A place to rant about politics, the media, and especially the electorate. Much like alcohol, the electorate is both the cause of, and the solution to, all of America's problems.

Location: Seattle, Washington

Tuesday, February 01, 2005

American medicine outsourced to India?

A study by the Confederation of Indian Industry (CII), and McKinsey consultants estimated "medical tourism" could be worth 100bn rupees (£1.21bn) by 2012. Last year some 150,000 foreigners visited India for treatment, with the number rising by 15% a year, says Zakariah Ahmed, an analyst who helped compile the report,

With a large pool of highly trained doctors and low treatment prices, healthcare aims to replicate the Indian software sector's success. Built on acres of land, often gifted to companies at peppercorn rents from Indian local authorities eager to promote business, the new, sleek medical centres of excellence offer developed world treatment at developing world prices.

While I'm generally against the outsourcing skilled labor (I think it leads to a stupider, less skilled workforce), I don't feel so bad about it in the case of medicine - doctors in particular. Of course outsourcing affects a lot of people: nurses, administrators, and so forth. But the newspapers have been chock full of CPN and administrator positions for as long as I've seen newspapers, so I'm not all that worried about their job prospects.

Doctors on the other hand, have always enjoyed a de facto monopoly. One consequence of this is a lack of responsibility and accountability for their own preventable medical errors. And preventable medical errors are the *true* root of rising malpractice costs ("runaway jury awards" are as nonexistent as "frivolous lawsuits".) - see the Public Citizen report for the full details. A significant rise in "medical tourism" constitutes a direct frontal assault on that monopoly.

Outsourced medicine will, I suspect, put competitive pressure on American doctors. Hopefully, this will manifest in two ways (1) higher quality care, i.e., a decrease in the rate of preventable medical errors (currently on the order of several hundred thousand per year), and (2) cheaper care. The two are of course deeply and intricately connected - one path of interest is: (medical errors) -> (malpractice suits) -> (high malpractice premiums) -> (high medical costs). There are other interesting connections as well.
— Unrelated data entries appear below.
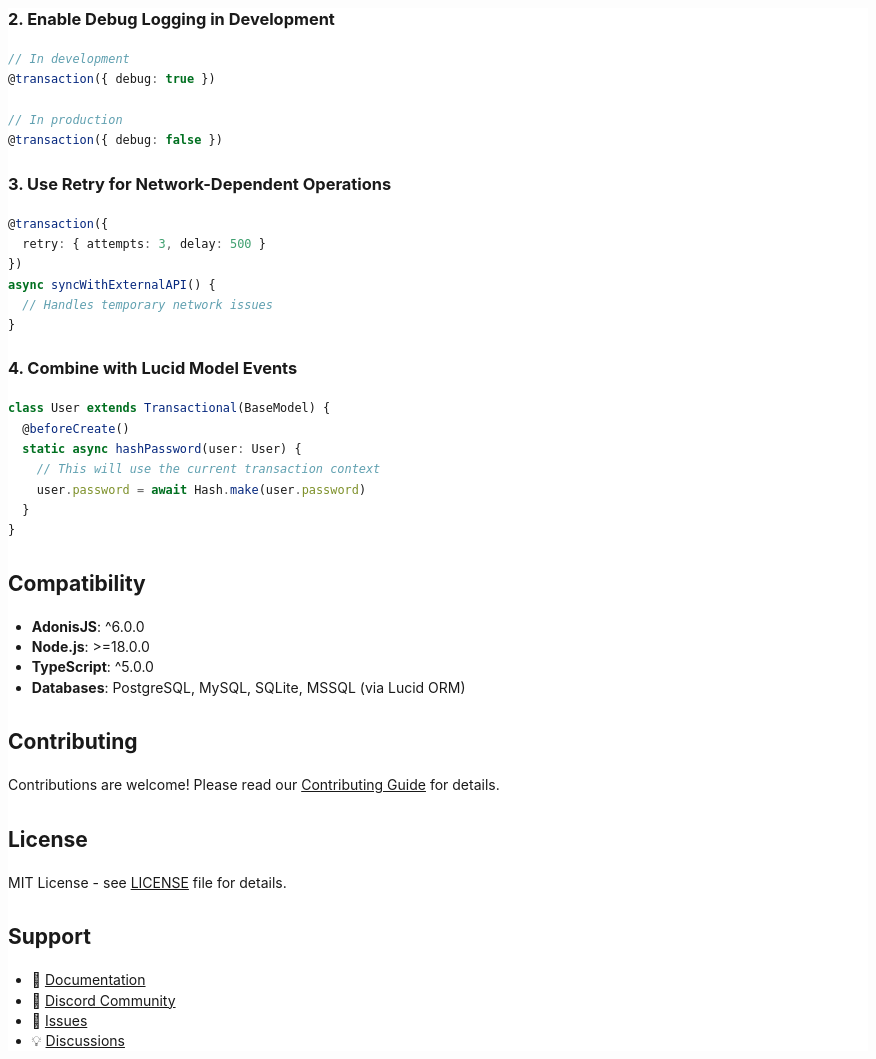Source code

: ### 2. Enable Debug Logging in Development

```typescript
// In development
@transaction({ debug: true })

// In production
@transaction({ debug: false })
```

### 3. Use Retry for Network-Dependent Operations

```typescript
@transaction({ 
  retry: { attempts: 3, delay: 500 } 
})
async syncWithExternalAPI() {
  // Handles temporary network issues
}
```

### 4. Combine with Lucid Model Events

```typescript
class User extends Transactional(BaseModel) {
  @beforeCreate()
  static async hashPassword(user: User) {
    // This will use the current transaction context
    user.password = await Hash.make(user.password)
  }
}
```

## Compatibility

- **AdonisJS**: ^6.0.0
- **Node.js**: >=18.0.0
- **TypeScript**: ^5.0.0
- **Databases**: PostgreSQL, MySQL, SQLite, MSSQL (via Lucid ORM)

## Contributing

Contributions are welcome! Please read our [Contributing Guide](CONTRIBUTING.md) for details.

## License

MIT License - see [LICENSE](LICENSE) file for details.

## Support

- 📖 [Documentation](https://docs.adonisjs.com)
- 💬 [Discord Community](https://discord.gg/vDcEjq6)
- 🐛 [Issues](https://github.com/adonisjs/transaction/issues)
- 💡 [Discussions](https://github.com/adonisjs/transaction/discussions)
One thing I have no feel for is how the strong push doctors are making for Freedom From Medical Responsibility (also called "tort reform" by idiots and republicans) meshes with (what doctors must see as) the upcoming outsourcing threat. It seems that the manner of their interplay would depend partly on just how accountable Indian doctors are for *their* preventable medical errors. If they mandate strong patient protection rules, then this poses serious problems for American doctors, as I suspect they'll get their republican-driven Freedom From Medical Responsibility legislation shoved through one way or another - maybe while everybody is throwing fits about Social Security.

Indians get called a lot of things by my enlightened American brethren, but I've never heard "stupid" on their playlist. Since they don't have neo-con ideologue blinders on, Indians can see as clearly as anybody that American medicine suffers from two major defects: cost and quality. The Guardian article plays up the "cost" side of the issue. With FFMR in the offing in America, which will only drive down the quality of American medicine even further, I suspect India will also look to address the "quality" side of the equation as well.

The current cost of outsourcing your medical difficulties to India is still relatively high - only the financially secure can seriously hope to avail themselves of indian services. Possibly, however, this cost will decrease over time, rather like in the case of cd and dvd players, to the point where the the most expensive component to indian treatment is the plane ride over there (ok, maybe that's going a bit far). But you can bet that Indian business developers will be doing all they can to make it *very* attractive for Joe America to spend his money in India.

Indian medical outsourcing also ties into the Indian/Chinese view of the world: America is pretty irrelevant now, and becoming more so as time passes. To do top-tier work in the areas of education, scientific research, and software/IT, American hands are no required - it's really too bad that our republican leaders don't care about this. In essence, the intellectual barycenter of the world has shifted dramatically in the last few decades, and is now moving at an alarming rate across the Pacific Ocean towards China and the Indian subcontinent.

All of this is purely speculative, and years away at the least. But it also seems to be something worth keeping track of.